For a few moments Euphra made no reply.

 

"To what will you drive me?" she said at last.

 

"I will not go too far. I should lose my power over you if I did. I prefer to keep it."

 

"Inexorable man!"

 

"Yes."

 

Another despairing pause.

 

"What am I to do?"

 

"Nothing. But keep yourself ready to carry out any plan that I may propose. Something will turn up, now that I have got into the house myself. Leave me to find out the means. I can expect no invention from your brains. You can go home."

 

Euphra turned without another word, and went; murmuring, as if in excuse to herself:

 

"It is for my freedom.
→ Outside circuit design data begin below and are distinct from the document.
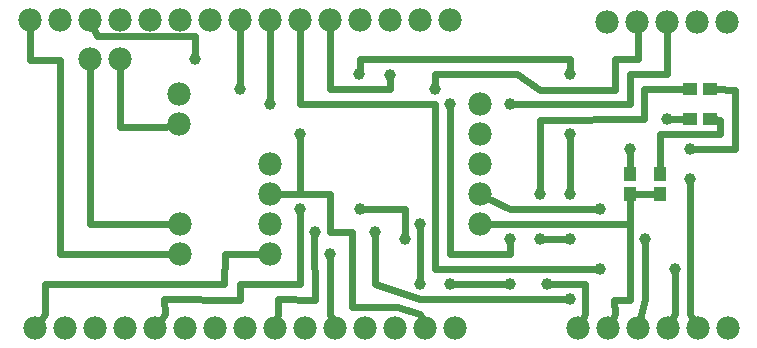
<source format=gtl>
G04 MADE WITH FRITZING*
G04 WWW.FRITZING.ORG*
G04 DOUBLE SIDED*
G04 HOLES PLATED*
G04 CONTOUR ON CENTER OF CONTOUR VECTOR*
%ASAXBY*%
%FSLAX23Y23*%
%MOIN*%
%OFA0B0*%
%SFA1.0B1.0*%
%ADD10C,0.039370*%
%ADD11C,0.078000*%
%ADD12R,0.047244X0.043307*%
%ADD13R,0.043307X0.047244*%
%ADD14C,0.024000*%
%LNCOPPER1*%
G90*
G70*
G54D10*
X1668Y826D03*
X1368Y426D03*
X2268Y676D03*
X1167Y927D03*
X2193Y776D03*
X2068Y676D03*
X1868Y926D03*
X1868Y526D03*
X1868Y726D03*
X1468Y826D03*
X1668Y376D03*
X1968Y476D03*
X868Y826D03*
X768Y876D03*
X1418Y876D03*
X1018Y401D03*
X1218Y401D03*
X1868Y176D03*
X1168Y476D03*
X1318Y376D03*
X1268Y925D03*
X968Y726D03*
X618Y976D03*
X2218Y276D03*
X1868Y376D03*
X1768Y376D03*
X1768Y526D03*
X1793Y226D03*
X2268Y577D03*
X1068Y326D03*
X1468Y226D03*
X1668Y226D03*
G54D11*
X1468Y1106D03*
X1368Y1106D03*
X1268Y1106D03*
X1168Y1106D03*
X1068Y1106D03*
X968Y1106D03*
X868Y1106D03*
X768Y1106D03*
X668Y1106D03*
X568Y1106D03*
X468Y1106D03*
X368Y1106D03*
X268Y1106D03*
X168Y1106D03*
X68Y1106D03*
X1486Y80D03*
X1386Y80D03*
X1286Y80D03*
X1186Y80D03*
X1086Y80D03*
X986Y80D03*
X886Y80D03*
X786Y80D03*
X686Y80D03*
X586Y80D03*
X486Y80D03*
X386Y80D03*
X286Y80D03*
X186Y80D03*
X86Y80D03*
X2395Y80D03*
X2295Y80D03*
X2195Y80D03*
X2095Y80D03*
X1995Y80D03*
X1895Y80D03*
X1568Y426D03*
X1568Y526D03*
X1568Y626D03*
X1568Y726D03*
X1568Y826D03*
X1568Y426D03*
X1568Y526D03*
X1568Y626D03*
X1568Y726D03*
X1568Y826D03*
X568Y326D03*
X568Y426D03*
X568Y326D03*
X568Y426D03*
X566Y760D03*
X566Y860D03*
X566Y760D03*
X566Y860D03*
X868Y326D03*
X868Y426D03*
X868Y526D03*
X868Y626D03*
X868Y326D03*
X868Y426D03*
X868Y526D03*
X868Y626D03*
X2393Y1101D03*
X2293Y1101D03*
X2193Y1101D03*
X2093Y1101D03*
X1993Y1101D03*
X368Y976D03*
X268Y976D03*
X368Y976D03*
X268Y976D03*
G54D10*
X1968Y276D03*
X2118Y376D03*
X1368Y226D03*
X968Y476D03*
G54D12*
X2268Y776D03*
X2335Y776D03*
X2268Y876D03*
X2335Y876D03*
G54D13*
X2068Y593D03*
X2068Y526D03*
X2168Y593D03*
X2168Y526D03*
G54D14*
X2069Y926D02*
X2193Y926D01*
D02*
X2193Y926D02*
X2193Y976D01*
D02*
X2068Y826D02*
X2069Y926D01*
D02*
X2193Y976D02*
X2193Y1082D01*
D02*
X1676Y826D02*
X2068Y826D01*
D02*
X1368Y234D02*
X1368Y419D01*
D02*
X68Y975D02*
X168Y975D01*
D02*
X2068Y508D02*
X2068Y426D01*
D02*
X168Y326D02*
X549Y326D01*
D02*
X168Y975D02*
X168Y326D01*
D02*
X68Y1087D02*
X68Y975D01*
D02*
X1868Y976D02*
X1868Y934D01*
D02*
X1168Y935D02*
X1169Y976D01*
D02*
X1169Y976D02*
X1868Y976D01*
D02*
X2117Y878D02*
X2117Y777D01*
D02*
X2117Y777D02*
X1768Y775D01*
D02*
X1768Y775D02*
X1768Y534D01*
D02*
X2250Y877D02*
X2117Y878D01*
D02*
X2068Y611D02*
X2068Y669D01*
D02*
X2201Y776D02*
X2250Y776D01*
D02*
X1587Y426D02*
X2068Y426D01*
D02*
X717Y226D02*
X568Y226D01*
D02*
X268Y227D02*
X120Y226D01*
D02*
X568Y226D02*
X268Y227D01*
D02*
X720Y326D02*
X717Y226D01*
D02*
X120Y126D02*
X97Y95D01*
D02*
X120Y226D02*
X120Y126D01*
D02*
X849Y326D02*
X720Y326D01*
D02*
X1292Y151D02*
X1368Y126D01*
D02*
X1368Y126D02*
X1379Y97D01*
D02*
X1068Y401D02*
X1143Y401D01*
D02*
X1143Y401D02*
X1143Y151D01*
D02*
X1143Y151D02*
X1292Y151D01*
D02*
X969Y527D02*
X1068Y527D01*
D02*
X1068Y527D02*
X1068Y401D01*
D02*
X2118Y277D02*
X2119Y177D01*
D02*
X2119Y177D02*
X2100Y98D01*
D02*
X2118Y369D02*
X2118Y277D01*
D02*
X1868Y719D02*
X1868Y534D01*
D02*
X1469Y327D02*
X1468Y576D01*
D02*
X1518Y326D02*
X1469Y327D01*
D02*
X1468Y576D02*
X1468Y819D01*
D02*
X1668Y327D02*
X1568Y326D01*
D02*
X1568Y326D02*
X1518Y326D01*
D02*
X1668Y369D02*
X1668Y327D01*
D02*
X268Y878D02*
X268Y957D01*
D02*
X268Y426D02*
X268Y878D01*
D02*
X549Y426D02*
X268Y426D01*
D02*
X1961Y476D02*
X1668Y476D01*
D02*
X1668Y476D02*
X1585Y518D01*
D02*
X868Y1087D02*
X868Y834D01*
D02*
X768Y976D02*
X768Y1087D01*
D02*
X768Y884D02*
X768Y976D01*
D02*
X2020Y875D02*
X1768Y875D01*
D02*
X2095Y976D02*
X2019Y976D01*
D02*
X2019Y976D02*
X2020Y875D01*
D02*
X2094Y1082D02*
X2095Y1027D01*
D02*
X2095Y1027D02*
X2095Y976D01*
D02*
X1620Y926D02*
X1418Y926D01*
D02*
X1418Y926D02*
X1418Y884D01*
D02*
X1768Y875D02*
X1693Y926D01*
D02*
X1693Y926D02*
X1620Y926D01*
D02*
X2418Y676D02*
X2276Y676D01*
D02*
X2420Y875D02*
X2418Y676D01*
D02*
X2353Y876D02*
X2420Y875D01*
D02*
X369Y751D02*
X368Y957D01*
D02*
X518Y751D02*
X369Y751D01*
D02*
X547Y757D02*
X518Y751D01*
D02*
X1068Y876D02*
X1269Y878D01*
D02*
X1269Y878D02*
X1268Y918D01*
D02*
X1318Y476D02*
X1176Y476D01*
D02*
X1318Y384D02*
X1318Y476D01*
D02*
X1068Y1087D02*
X1068Y876D01*
D02*
X969Y527D02*
X968Y719D01*
D02*
X887Y527D02*
X969Y527D01*
D02*
X2218Y126D02*
X2218Y269D01*
D02*
X2203Y97D02*
X2218Y126D01*
D02*
X2019Y126D02*
X2017Y175D01*
D02*
X2068Y175D02*
X2068Y426D01*
D02*
X2017Y175D02*
X2068Y175D01*
D02*
X2004Y97D02*
X2019Y126D01*
D02*
X1918Y226D02*
X1801Y226D01*
D02*
X1918Y126D02*
X1918Y226D01*
D02*
X1904Y97D02*
X1918Y126D01*
D02*
X968Y426D02*
X968Y469D01*
D02*
X968Y226D02*
X968Y426D01*
D02*
X768Y226D02*
X968Y226D01*
D02*
X768Y175D02*
X768Y226D01*
D02*
X517Y178D02*
X768Y175D01*
D02*
X518Y126D02*
X517Y178D01*
D02*
X497Y95D02*
X518Y126D01*
D02*
X1468Y176D02*
X1668Y176D01*
D02*
X1668Y176D02*
X1861Y176D01*
D02*
X1368Y176D02*
X1468Y176D01*
D02*
X1219Y227D02*
X1368Y176D01*
D02*
X1218Y394D02*
X1219Y227D01*
D02*
X1017Y376D02*
X1018Y394D01*
D02*
X1020Y175D02*
X1017Y376D01*
D02*
X1068Y126D02*
X1068Y319D01*
D02*
X1079Y98D02*
X1068Y126D01*
D02*
X894Y176D02*
X1020Y175D01*
D02*
X894Y126D02*
X894Y176D01*
D02*
X889Y99D02*
X894Y126D01*
D02*
X618Y1052D02*
X618Y984D01*
D02*
X470Y1052D02*
X618Y1052D01*
D02*
X1776Y376D02*
X1861Y376D01*
D02*
X2368Y775D02*
X2353Y776D01*
D02*
X2368Y726D02*
X2368Y775D01*
D02*
X2168Y726D02*
X2368Y726D01*
D02*
X2168Y611D02*
X2168Y726D01*
D02*
X2085Y526D02*
X2152Y526D01*
D02*
X1661Y226D02*
X1476Y226D01*
D02*
X2269Y126D02*
X2268Y569D01*
D02*
X2286Y96D02*
X2269Y126D01*
D02*
X1668Y277D02*
X1961Y276D01*
D02*
X1118Y827D02*
X1418Y827D01*
D02*
X1418Y827D02*
X1418Y576D01*
D02*
X1418Y277D02*
X1518Y276D01*
D02*
X1418Y576D02*
X1418Y277D01*
D02*
X1518Y276D02*
X1668Y277D01*
D02*
X969Y827D02*
X1118Y827D01*
D02*
X968Y1087D02*
X969Y827D01*
D02*
X470Y1052D02*
X293Y1052D01*
D02*
X293Y1052D02*
X276Y1089D01*
G04 End of Copper1*
M02*
</source>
It is for my freedom."

 

Of course this account must have come originally from Euphra herself, for there was no one else to tell it. She, at least, believed herself compelled to do what the man pleased. Some of my readers will put her down as insane. She may have been; but, for my part, I believe there is such a power of one being over another, though perhaps only in a rare contact of psychologically peculiar natures. I have testimony enough for that. She had yielded to his will once. Had she not done so, he could not have compelled her; but, having once yielded, she had not strength sufficient to free herself again. Whether even he could free her, further than by merely abstaining from the exercise of the power he had gained, I doubt much.

 

It is evident that he had come to the neighbourhood of Arnstead for the sake of finding her, and exercising his power over her for his own ends; that he had made her come to him once, if not oftener, before he met Hugh, and by means of his acquaintance, obtained admission into Arnstead. Once admitted, he had easily succeeded, by his efforts to please, in so far ingratiating himself with Mr. Arnold, that now the house-door stood open to him, and he had even his recognised seat at the dinner-table.